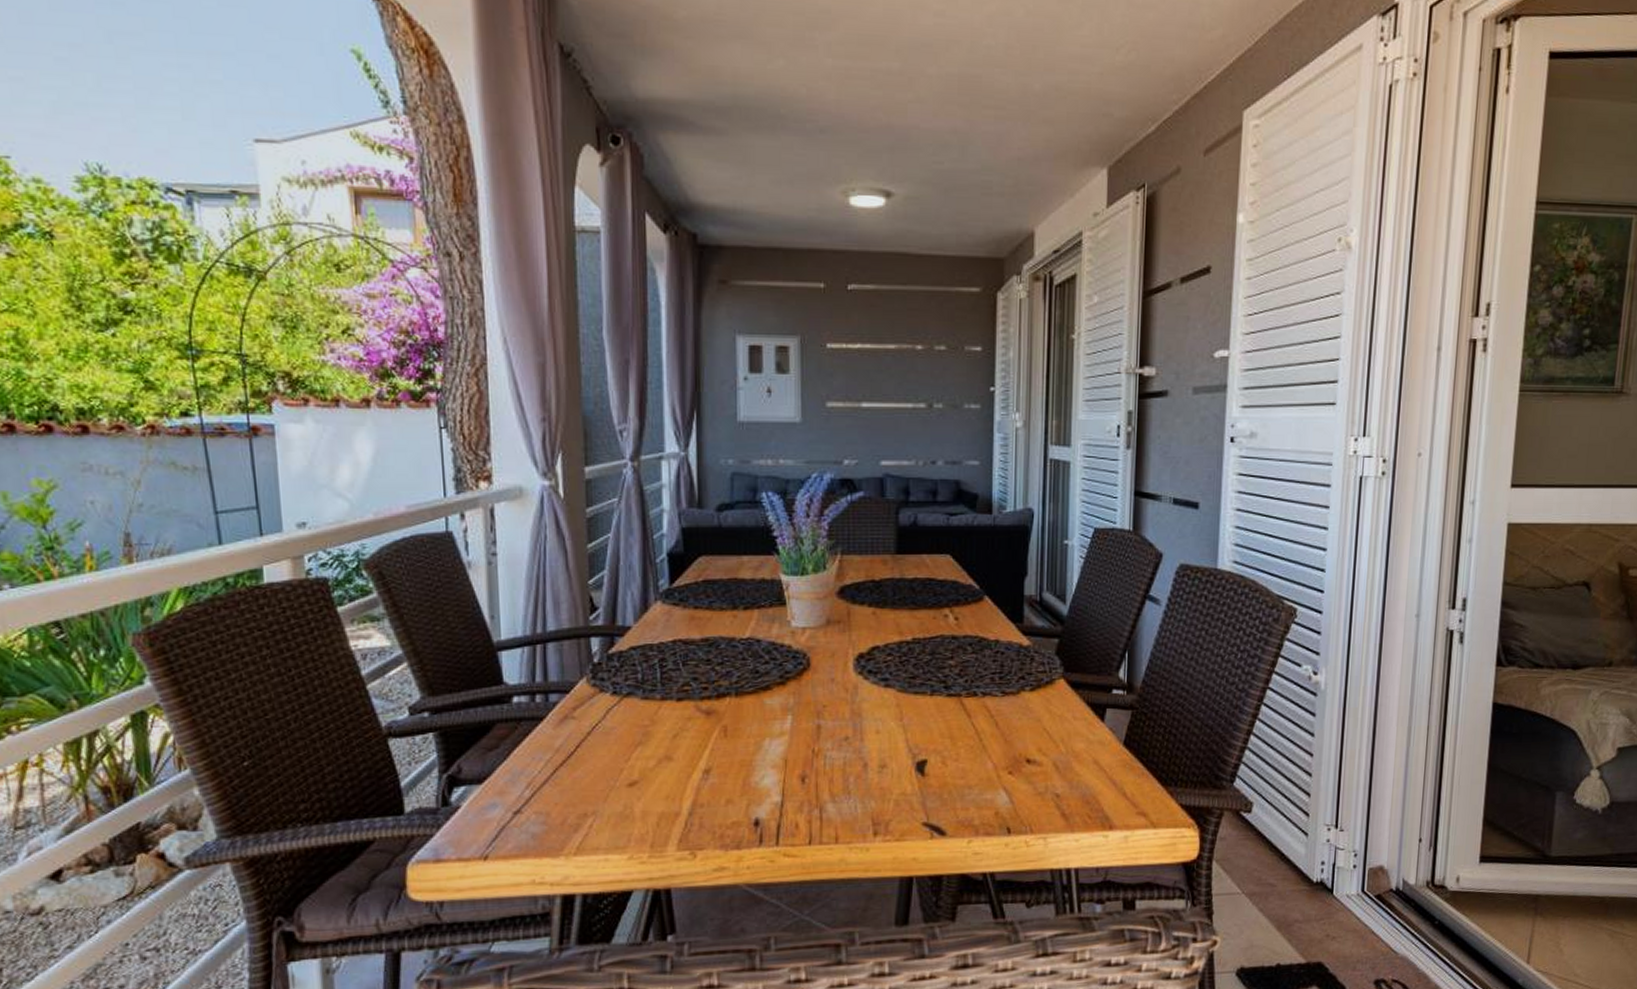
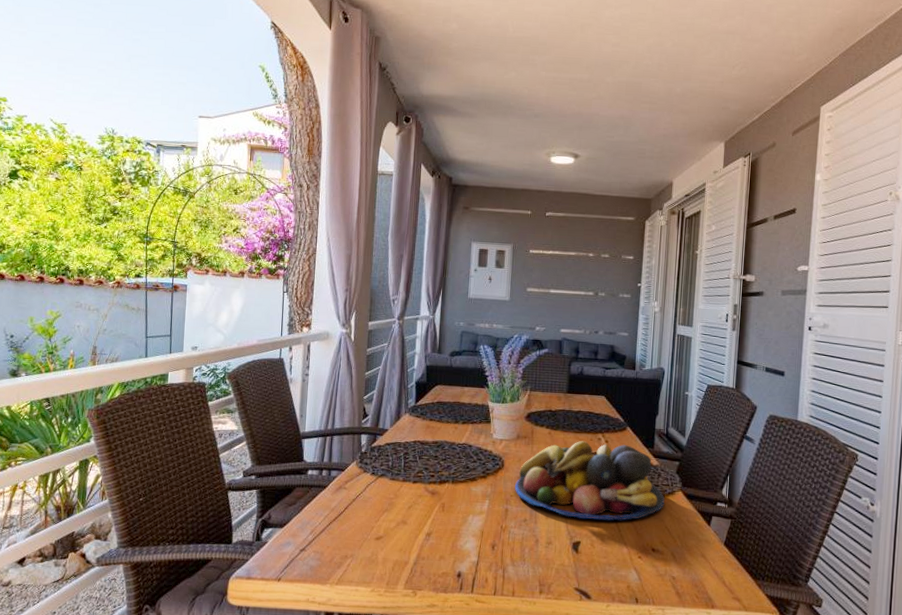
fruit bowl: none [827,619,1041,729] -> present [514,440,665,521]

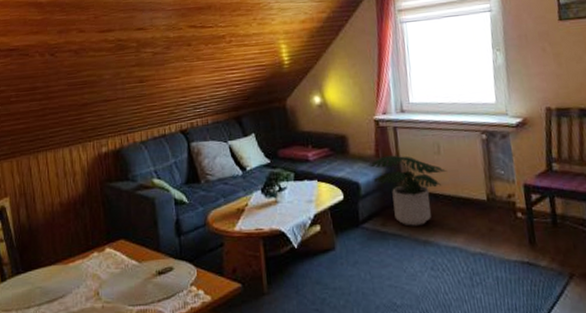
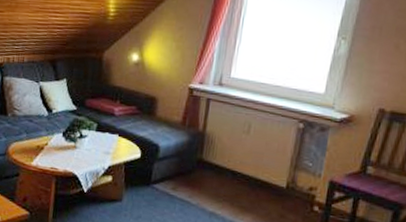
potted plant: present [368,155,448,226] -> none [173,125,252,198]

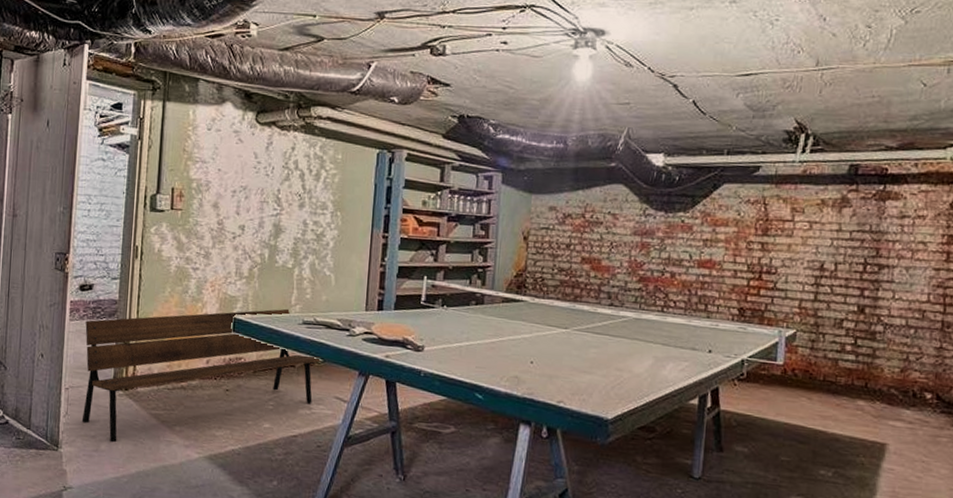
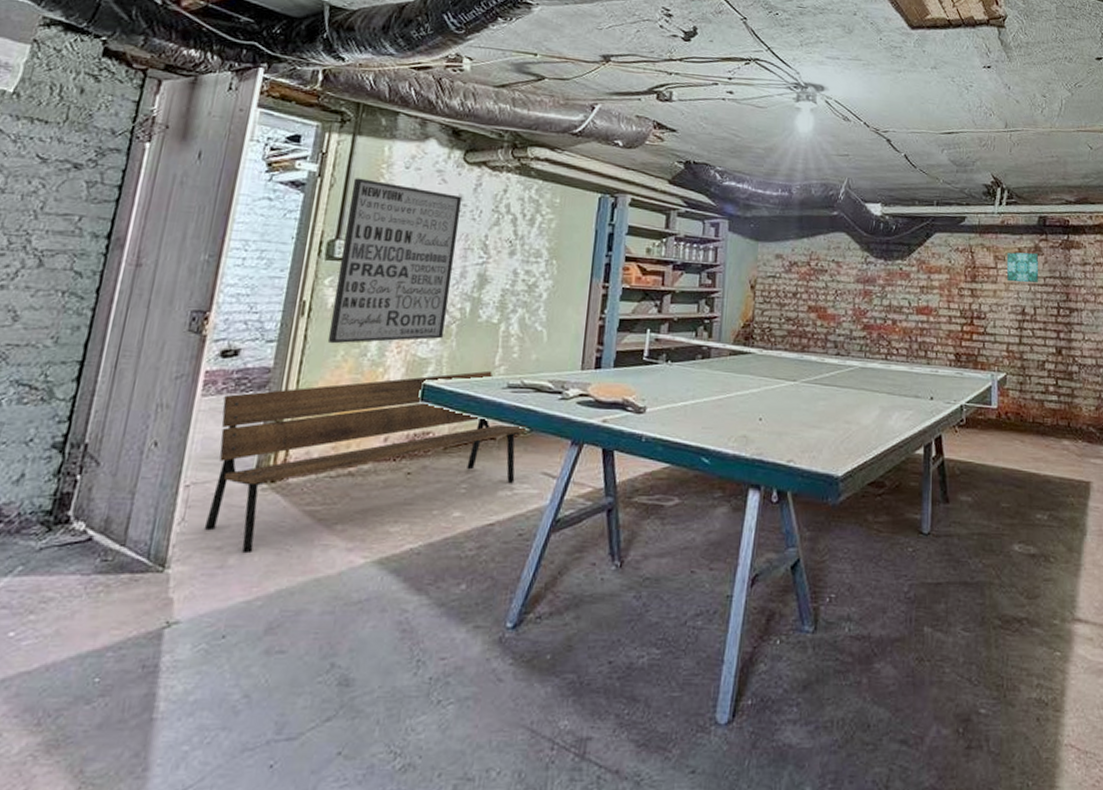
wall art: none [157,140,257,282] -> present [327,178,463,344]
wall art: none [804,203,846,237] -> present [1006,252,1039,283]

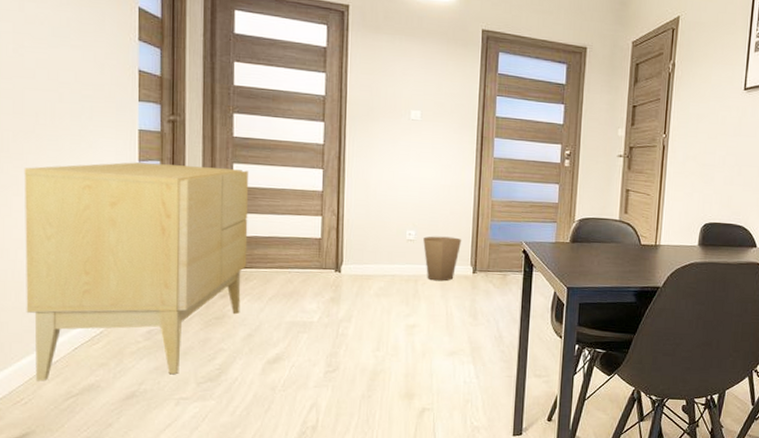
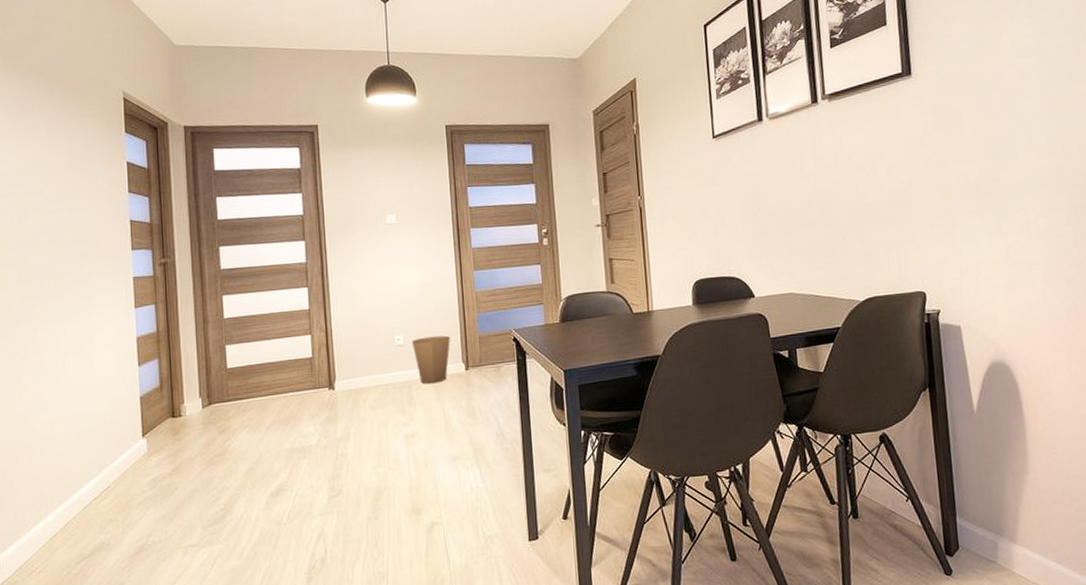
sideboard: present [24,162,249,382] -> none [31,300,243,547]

★ ★ ★ ★ ★ ★ ★

REQUIRED WORK: Check each line of the records for the word "wall", and show the lines that contain it.

EXERCISE RESULT:
wall art: none [157,140,257,282] -> present [327,178,463,344]
wall art: none [804,203,846,237] -> present [1006,252,1039,283]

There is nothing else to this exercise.